> _Brief_
What you return must match the records below character for character, except that no picture appears.

> _Information_
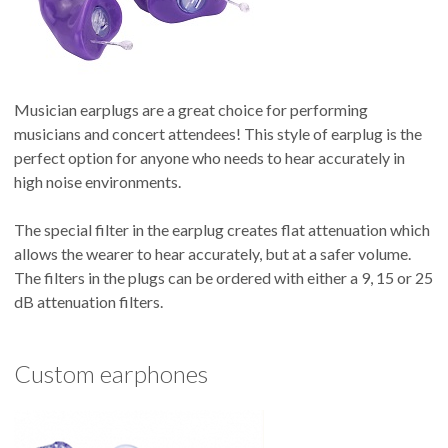
Musician earplugs are a great choice for performing
musicians and concert attendees! This style of earplug is the
perfect option for anyone who needs to hear accurately in
high noise environments.
The special filter in the earplug creates flat attenuation which
allows the wearer to hear accurately, but at a safer volume.
The filters in the plugs can be ordered with either a 9, 15 or 25
dB attenuation filters.
Custom earphones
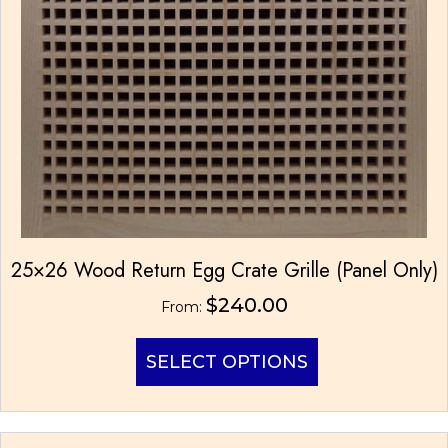
25×26 Wood Return Egg Crate Grille (Panel Only)
$
240.00
From:
This
SELECT OPTIONS
product
has
multiple
variants.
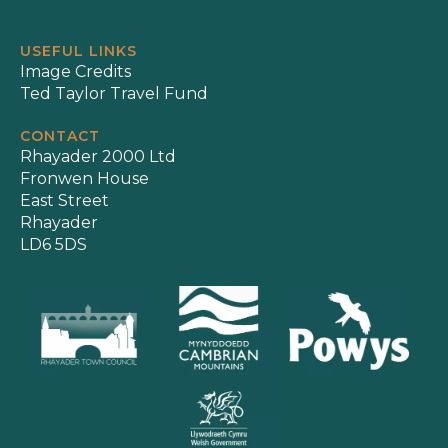
USEFUL LINKS
Image Credits
Ted Taylor Travel Fund
CONTACT
Rhayader 2000 Ltd
Fronwen House
East Street
Rhayader
LD6 5DS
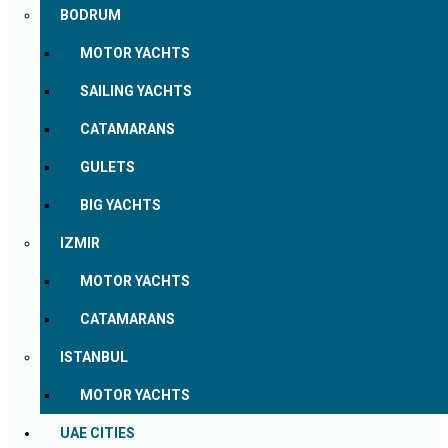
BODRUM
MOTOR YACHTS
SAILING YACHTS
CATAMARANS
GULETS
BIG YACHTS
IZMIR
MOTOR YACHTS
CATAMARANS
ISTANBUL
MOTOR YACHTS
UAE CITIES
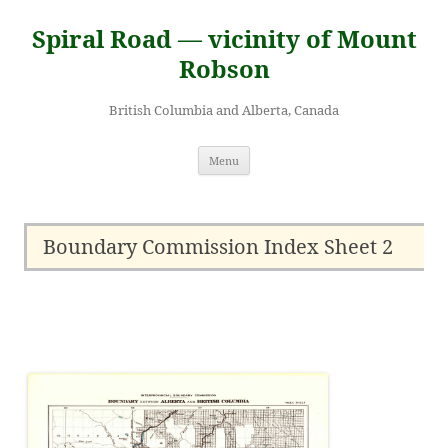
Skip
to
Spiral Road — vicinity of Mount
content
Robson
British Columbia and Alberta, Canada
Menu
Boundary Commission Index Sheet 2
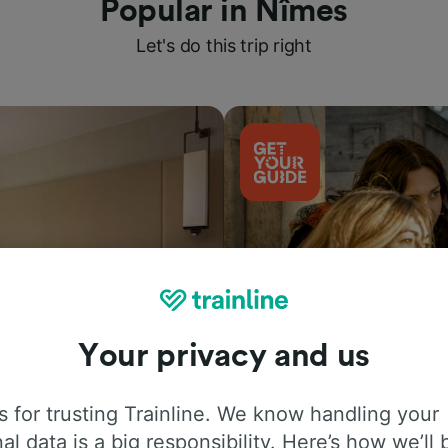
Popular in Nîmes
Let's do this trip right
Your privacy and us
Things to do
 for trusting Trainline. We know handling your
al data is a big responsibility. Here’s how we’ll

> _Solution for this task_
Musician earplugs are a great choice for performing
musicians and concert attendees! This style of earplug is the
perfect option for anyone who needs to hear accurately in
high noise environments.
The special filter in the earplug creates flat attenuation which
allows the wearer to hear accurately, but at a safer volume.
The filters in the plugs can be ordered with either a 9, 15 or 25
dB attenuation filters.
Custom earphones
25×26 Wood Return Egg Crate Grille (Panel Only)
$
240.00
From:
This
SELECT OPTIONS
product
has
multiple
variants.
USEFUL LINKS
Image Credits
Ted Taylor Travel Fund
CONTACT
Rhayader 2000 Ltd
Fronwen House
East Street
Rhayader
LD6 5DS
BODRUM
MOTOR YACHTS
SAILING YACHTS
CATAMARANS
GULETS
BIG YACHTS
IZMIR
MOTOR YACHTS
CATAMARANS
ISTANBUL
MOTOR YACHTS
UAE CITIES
Skip
to
Spiral Road — vicinity of Mount
content
Robson
British Columbia and Alberta, Canada
Menu
Boundary Commission Index Sheet 2
Popular in Nîmes
Let's do this trip right
Your privacy and us
Things to do
 for trusting Trainline. We know handling your
al data is a big responsibility. Here’s how we’ll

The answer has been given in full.